#107 Faire garder son enfant en France (2)
[00:13:43] Alors donc, si vous avez bien suivi, vous avez compris que tout ce que je vous ai dit concerne les nouveaux-nés et les nourrissons. Mais une fois que les congés paternité et maternité sont passés, qu'est-ce qu'il se passe ? On va voir ça dans une deuxième partie.
[00:14:24] Jusqu'aux trois ans de l'enfant, les parents ont le droit à un congé parental. C'est différent de ceux dont je vous ai parlé avant. Le congé parental peut être pris en plusieurs fois jusqu'aux trois ans de l'enfant. Il peut être à temps plein ou à mi-temps. Il permet donc en théorie aux deux parents de rester chacun leur tour à la maison avec leur enfant jusqu'à ce que celui-ci entre en maternelle.
[00:14:58] En théorie certes… Mais en pratique, ce n'est pas du tout comme ça que ça se passe.

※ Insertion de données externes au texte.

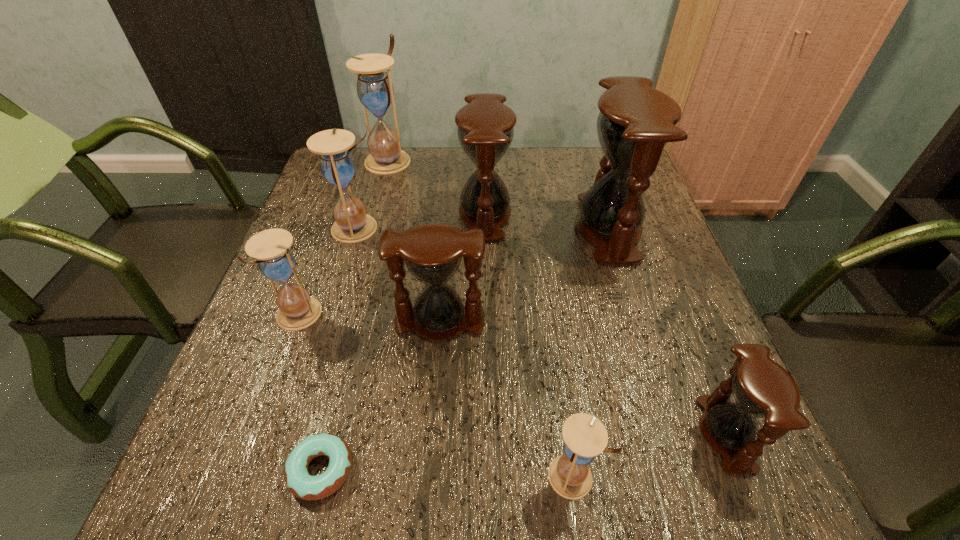
Locate an element on the screen. the farthest white hourglass is located at coordinates (375, 90).

Image resolution: width=960 pixels, height=540 pixels. I want to click on the farthest hourglass, so click(x=375, y=90).

Find the location of a particular element. This screenshot has width=960, height=540. the biggest brown hourglass is located at coordinates pos(635,123).

Where is `the third smallest brown hourglass`? the third smallest brown hourglass is located at coordinates (485, 130).

This screenshot has width=960, height=540. What are the coordinates of `the third smallest white hourglass` in the screenshot? It's located at (337, 165).

Locate an element on the screen. The width and height of the screenshot is (960, 540). the third farthest white hourglass is located at coordinates (297, 310).

Locate an element on the screen. The image size is (960, 540). the third farthest brown hourglass is located at coordinates 432,253.

Identify the location of the nearest brown hourglass. The width and height of the screenshot is (960, 540). (761, 388).

Where is `the smallest white hourglass`? The image size is (960, 540). the smallest white hourglass is located at coordinates (585, 437).

At what (x,y) coordinates should I click in order to perform the action: click on the rightmost white hourglass. Please return your answer as a coordinate pair (x, y). The width and height of the screenshot is (960, 540). Looking at the image, I should click on (585, 437).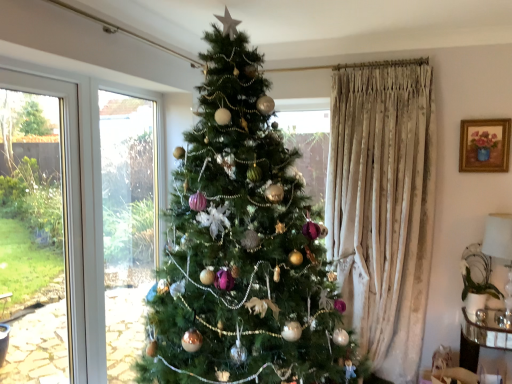
In order to click on white glossy lampshade at right in this screenshot , I will do `click(500, 251)`.

In order to click on lamp above the clear glass side table at lower right (from the image's perspective) in this screenshot , I will do `click(500, 251)`.

Between white glossy lampshade at right and clear glass side table at lower right, which one has larger width?

clear glass side table at lower right.

Considering the relative sizes of white glossy lampshade at right and clear glass side table at lower right in the image provided, is white glossy lampshade at right bigger than clear glass side table at lower right?

No, white glossy lampshade at right is not bigger than clear glass side table at lower right.

Is clear glass side table at lower right with green matte christmas tree at center?

clear glass side table at lower right is not next to green matte christmas tree at center, and they're not touching.

Locate an element on the screen. The height and width of the screenshot is (384, 512). christmas tree on the left of the clear glass side table at lower right is located at coordinates (243, 248).

Based on the photo, from the image's perspective, would you say clear glass side table at lower right is positioned over green matte christmas tree at center?

No.

Does point (490, 319) come closer to viewer compared to point (226, 304)?

No, (490, 319) is further to viewer.

Considering the relative sizes of green matte christmas tree at center and clear glass side table at lower right in the image provided, is green matte christmas tree at center shorter than clear glass side table at lower right?

Incorrect, the height of green matte christmas tree at center does not fall short of that of clear glass side table at lower right.

From a real-world perspective, is green matte christmas tree at center above or below clear glass side table at lower right?

green matte christmas tree at center is situated higher than clear glass side table at lower right in the real world.

Is green matte christmas tree at center not near clear glass side table at lower right?

Absolutely, green matte christmas tree at center is distant from clear glass side table at lower right.

Is point (195, 257) closer or farther from the camera than point (501, 329)?

Point (195, 257).

Is clear glass side table at lower right wider or thinner than white glossy lampshade at right?

Clearly, clear glass side table at lower right has more width compared to white glossy lampshade at right.

What's the angular difference between clear glass side table at lower right and white glossy lampshade at right's facing directions?

The facing directions of clear glass side table at lower right and white glossy lampshade at right are 9.76e-05 degrees apart.

Between clear glass side table at lower right and white glossy lampshade at right, which one has smaller size?

Smaller between the two is white glossy lampshade at right.

Which object is positioned more to the right, clear glass side table at lower right or white glossy lampshade at right?

white glossy lampshade at right.

Are gold-framed painting at upper right and clear glass side table at lower right located far from each other?

Indeed, gold-framed painting at upper right is not near clear glass side table at lower right.

How different are the orientations of gold-framed painting at upper right and clear glass side table at lower right in degrees?

gold-framed painting at upper right and clear glass side table at lower right are facing 1.43 degrees away from each other.

From a real-world perspective, is gold-framed painting at upper right beneath clear glass side table at lower right?

Actually, gold-framed painting at upper right is physically above clear glass side table at lower right in the real world.

Can you see green matte christmas tree at center touching gold-framed painting at upper right?

No, green matte christmas tree at center is not beside gold-framed painting at upper right.

From the image's perspective, relative to gold-framed painting at upper right, is green matte christmas tree at center above or below?

green matte christmas tree at center is situated lower than gold-framed painting at upper right in the image.

You are a GUI agent. You are given a task and a screenshot of the screen. Output one action in this format:
    pyautogui.click(x=<x>, y=<y>)
    Task: Click on the christmas tree that is in front of the gold-framed painting at upper right
    This screenshot has height=384, width=512.
    Given the screenshot: What is the action you would take?
    pyautogui.click(x=243, y=248)

In the scene shown: What's the angular difference between green matte christmas tree at center and gold-framed painting at upper right's facing directions?

90 degrees.

Is white glossy lampshade at right bigger than gold-framed painting at upper right?

Indeed, white glossy lampshade at right has a larger size compared to gold-framed painting at upper right.

Could you tell me if white glossy lampshade at right is facing gold-framed painting at upper right?

No, white glossy lampshade at right is not facing towards gold-framed painting at upper right.

Would you say white glossy lampshade at right is inside or outside gold-framed painting at upper right?

white glossy lampshade at right is not inside gold-framed painting at upper right, it's outside.

Are white glossy lampshade at right and gold-framed painting at upper right beside each other?

No, white glossy lampshade at right is not touching gold-framed painting at upper right.

This screenshot has width=512, height=384. Identify the location of lamp that is on the right side of clear glass side table at lower right. (500, 251).

Image resolution: width=512 pixels, height=384 pixels. Identify the location of christmas tree located on the left of clear glass side table at lower right. (243, 248).

Looking at the image, which one is located further to green matte christmas tree at center, gold-framed painting at upper right or clear glass side table at lower right?

Based on the image, gold-framed painting at upper right appears to be further to green matte christmas tree at center.

Which object lies nearer to the anchor point gold-framed painting at upper right, green matte christmas tree at center or clear glass side table at lower right?

clear glass side table at lower right is closer to gold-framed painting at upper right.

Looking at the image, which one is located further to gold-framed painting at upper right, clear glass side table at lower right or white glossy lampshade at right?

Among the two, clear glass side table at lower right is located further to gold-framed painting at upper right.

From the image, which object appears to be nearer to green matte christmas tree at center, clear glass side table at lower right or white glossy lampshade at right?

white glossy lampshade at right lies closer to green matte christmas tree at center than the other object.

Looking at the image, which one is located further to green matte christmas tree at center, white glossy lampshade at right or gold-framed painting at upper right?

gold-framed painting at upper right lies further to green matte christmas tree at center than the other object.

Estimate the real-world distances between objects in this image. Which object is closer to green matte christmas tree at center, gold-framed painting at upper right or white glossy lampshade at right?

white glossy lampshade at right.

Considering their positions, is clear glass side table at lower right positioned further to gold-framed painting at upper right than green matte christmas tree at center?

Based on the image, green matte christmas tree at center appears to be further to gold-framed painting at upper right.

From the image, which object appears to be nearer to gold-framed painting at upper right, green matte christmas tree at center or white glossy lampshade at right?

Based on the image, white glossy lampshade at right appears to be nearer to gold-framed painting at upper right.

The image size is (512, 384). I want to click on lamp between gold-framed painting at upper right and clear glass side table at lower right vertically, so click(500, 251).

Locate an element on the screen. picture frame located between green matte christmas tree at center and white glossy lampshade at right in the left-right direction is located at coordinates 484,145.

Image resolution: width=512 pixels, height=384 pixels. Identify the location of furniture situated between green matte christmas tree at center and gold-framed painting at upper right from left to right. (484, 340).

Where is `furniture between green matte christmas tree at center and white glossy lampshade at right in the horizontal direction`? furniture between green matte christmas tree at center and white glossy lampshade at right in the horizontal direction is located at coordinates (484, 340).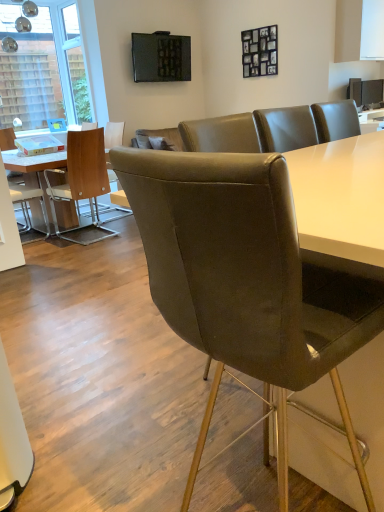
Question: From the image's perspective, is matte black tv at upper center, which is counted as the 2th television, starting from the top, located above transparent glass window at upper left?

Choices:
 (A) yes
 (B) no

Answer: (B)

Question: Does matte black tv at upper center, which is counted as the 2th television, starting from the top, come behind transparent glass window at upper left?

Choices:
 (A) yes
 (B) no

Answer: (B)

Question: Is matte black tv at upper center, the 1th television when ordered from bottom to top, far from transparent glass window at upper left?

Choices:
 (A) yes
 (B) no

Answer: (A)

Question: Is matte black tv at upper center, the 1th television when ordered from bottom to top, oriented towards transparent glass window at upper left?

Choices:
 (A) no
 (B) yes

Answer: (A)

Question: Considering the relative sizes of matte black tv at upper center, the first television from the right, and transparent glass window at upper left in the image provided, is matte black tv at upper center, the first television from the right, thinner than transparent glass window at upper left?

Choices:
 (A) no
 (B) yes

Answer: (A)

Question: Is matte black tv at upper center, which is counted as the 2th television, starting from the top, looking in the opposite direction of transparent glass window at upper left?

Choices:
 (A) no
 (B) yes

Answer: (A)

Question: Can you confirm if matte brown chair at left, which appears as the 2th chair when viewed from the left, is taller than white leather chair at left, placed as the first chair when sorted from back to front?

Choices:
 (A) no
 (B) yes

Answer: (B)

Question: Is matte brown chair at left, placed as the 2th chair when sorted from front to back, wider than white leather chair at left, the 1th chair when ordered from left to right?

Choices:
 (A) yes
 (B) no

Answer: (A)

Question: Is matte brown chair at left, which appears as the 2th chair when viewed from the left, to the right of white leather chair at left, placed as the first chair when sorted from back to front, from the viewer's perspective?

Choices:
 (A) no
 (B) yes

Answer: (B)

Question: Is matte brown chair at left, the second chair when ordered from back to front, not within white leather chair at left, which ranks as the 3th chair in right-to-left order?

Choices:
 (A) no
 (B) yes

Answer: (B)

Question: Is matte brown chair at left, the second chair from the right, positioned in front of white leather chair at left, placed as the first chair when sorted from back to front?

Choices:
 (A) yes
 (B) no

Answer: (A)

Question: From a real-world perspective, is matte brown chair at left, the second chair from the right, physically above white leather chair at left, which ranks as the 3th chair in right-to-left order?

Choices:
 (A) yes
 (B) no

Answer: (A)

Question: Can you confirm if white leather chair at left, which ranks as the 3th chair in right-to-left order, is positioned to the right of matte black tv at upper center, the second television from the bottom?

Choices:
 (A) yes
 (B) no

Answer: (B)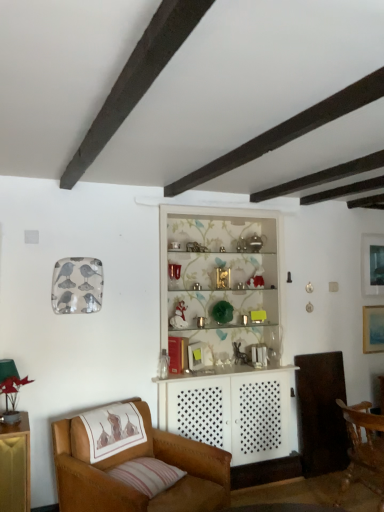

Moins de la moitié des parents prennent un congé parental, et surtout ce sont les femmes qui s'y collent. «S'y coller» c'est une expression qui veut dire «qui font le travail», «qui se dévouent.» Donc, là, c'est pour vous dire que, majoritairement, le congé parental est pris par les femmes. Eh oui, moins de 1% des pères prennent leur congé parental à taux plein.
[00:15:36] Pour compenser ce déséquilibre, il y a eu une réforme en 2014 dans le cadre de la loi sur l'égalité réelle entre les hommes et les femmes. Depuis 2015, la durée du congé parental dépend de sa répartition : une partie est réservée pour le deuxième parent. S'il n'en profite pas, c'est perdu. Tout simplement.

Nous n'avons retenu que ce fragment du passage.